Prefeitura confirma cobrança de impostos de cartórios
Com a decisão do Supremo Tribunal Federal (STF), de que os cartórios de todo o País devem pagar o Imposto sobre Serviço (ISS), a Procuradoria Geral do Município (PGM) passou a cobrar o tributo dos órgãos. A deliberação do STF, de fevereiro de 2008, foi uma resposta à ação direta de inconstitucionalidade movida pela Associação dos Notários e Registradores do Brasil (Anoreg).
Como todos os cartórios negaram o fornecimento do acesso aos seus arquivos, a prefeitura precisou interpor processos na Justiça a fim de conhecer as movimentações financeiras e realizar a conseguinte tributação. Oficialmente, explica o procurador Geral do Município, Saad Amin Salim, não há projeções de arrecadação com a cobrança da dívida dos escritórios de registro de imóveis, tabelionatos e de protestos em razão do ineditismo dessa experiência em Pelotas.
Por meio de recente mandado de segurança impetrado pela PGM, a administração municipal conseguiu permissão judicial para consulta in loco dos livros de faturamento de um cartório de grande porte da cidade. A fiscalização dos registros, informa o chefe de Gabinete do PGM, Felipe Marques Pierobon, está sendo realizada por servidores da Secretaria Municipal de Receita (SMR) após diversas conquistas na instância judicial.
O manejo dos processos judiciais, dispensáveis se os órgãos não descumprissem determinação do STF ao recusarem a exibição de seus balanços, fez-se imperativo por dois motivos. Um deles, esclarece o procurador, diz respeito à política do governo atual de implementar ações destinadas ao aumento do recolhimento de impostos – e consequentemente do erário – face à redução do repasse de outros tributos, como ICMS. Outro fator, segundo Saad Salim, refere-se à obrigação do Poder Executivo de não renunciar a receitas, incorrendo em improbidade administrativa.

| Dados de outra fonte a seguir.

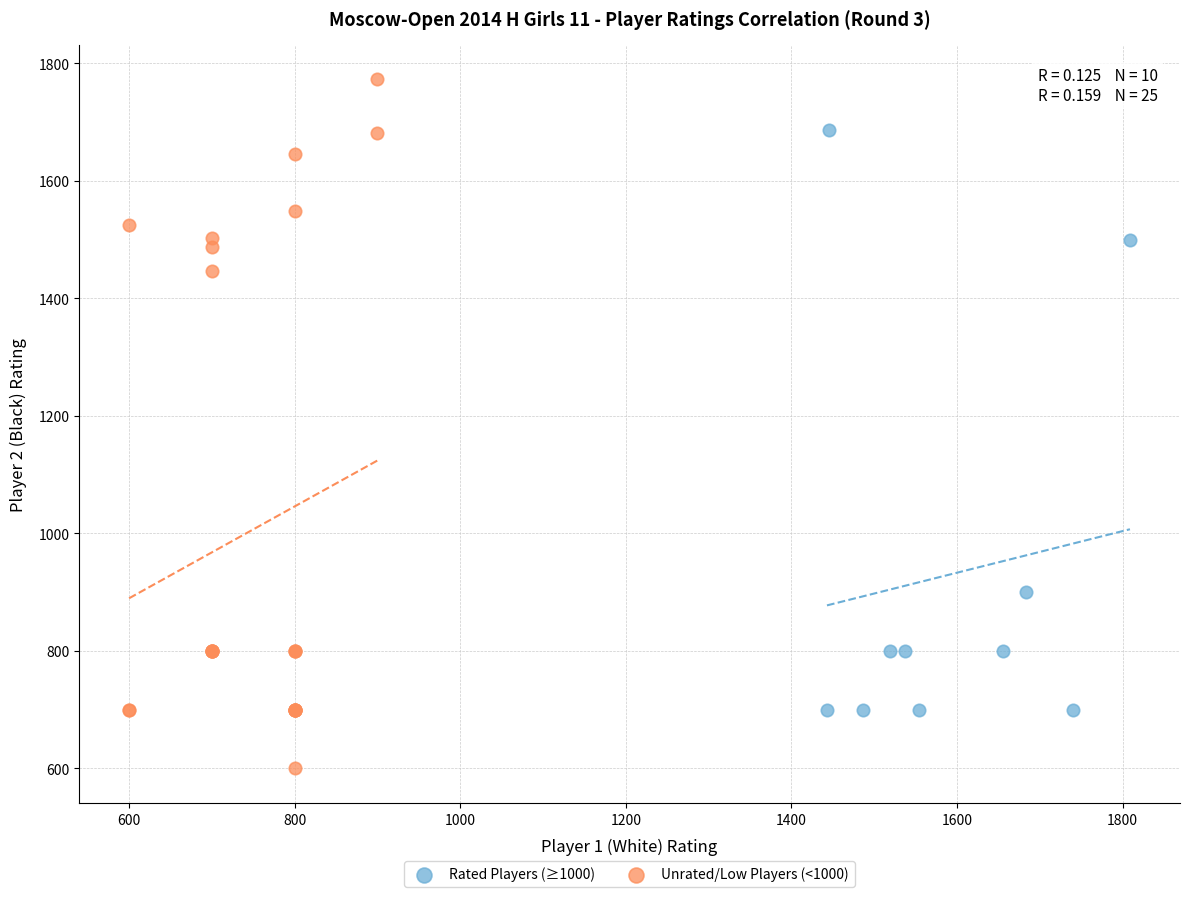

Which series contains the lowest Y value?

Unrated/Low Players (<1000)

Atualmente, as operações executadas para acabar com a Dívida Ativa são reflexo de investimentos em sistemas de controle de crédito e da atuação conjunta da PGM com a Empresa de Informática de Pelotas (Coinpel), a Secretaria de Governo e a SMR. Os esforços, enfatiza Saad, visam à aproximação dos meios de cobrança administrativa e judicial na tentativa de alcançar ganhos de produtividade e celeridade nos processos.
A Procuradoria Geral do Município, desde o início da primeira gestão do governo do prefeito Adolfo Antonio Fetter, vem articulando com o Poder Judiciário alternativas para otimização das execuções fiscais. Em dezembro de 2007, foi instituída a 6ª Vara Cível no Foro de Pelotas, específica para processos da Fazenda Pública – tanto da instância municipal, quanto do âmbito estadual. Para o procurador, os principais benefícios da reivindicação da prefeitura consistem na centralização dos processos, que tramitavam em cinco varas, e a agilização dos trâmites de ações de interesse público.